Human keypoint data
- - - -
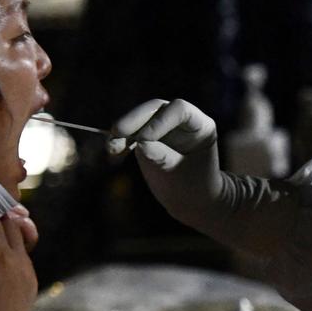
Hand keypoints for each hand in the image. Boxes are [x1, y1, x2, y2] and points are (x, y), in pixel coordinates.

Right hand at [108, 99, 225, 231]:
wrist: (192, 201)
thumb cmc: (194, 188)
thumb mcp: (180, 175)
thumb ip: (162, 158)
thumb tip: (141, 144)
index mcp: (200, 125)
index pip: (179, 110)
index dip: (160, 121)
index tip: (144, 139)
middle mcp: (181, 122)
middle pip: (155, 109)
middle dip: (134, 119)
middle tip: (117, 131)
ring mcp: (163, 128)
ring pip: (139, 120)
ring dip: (123, 131)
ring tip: (111, 148)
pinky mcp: (147, 138)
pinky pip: (131, 134)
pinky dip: (120, 141)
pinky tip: (112, 151)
- - - -
__Problem__
Across the entries, each line containing the word "pinky" is to be counted once; the total alone is to be given.

__Solution to the exercise__
4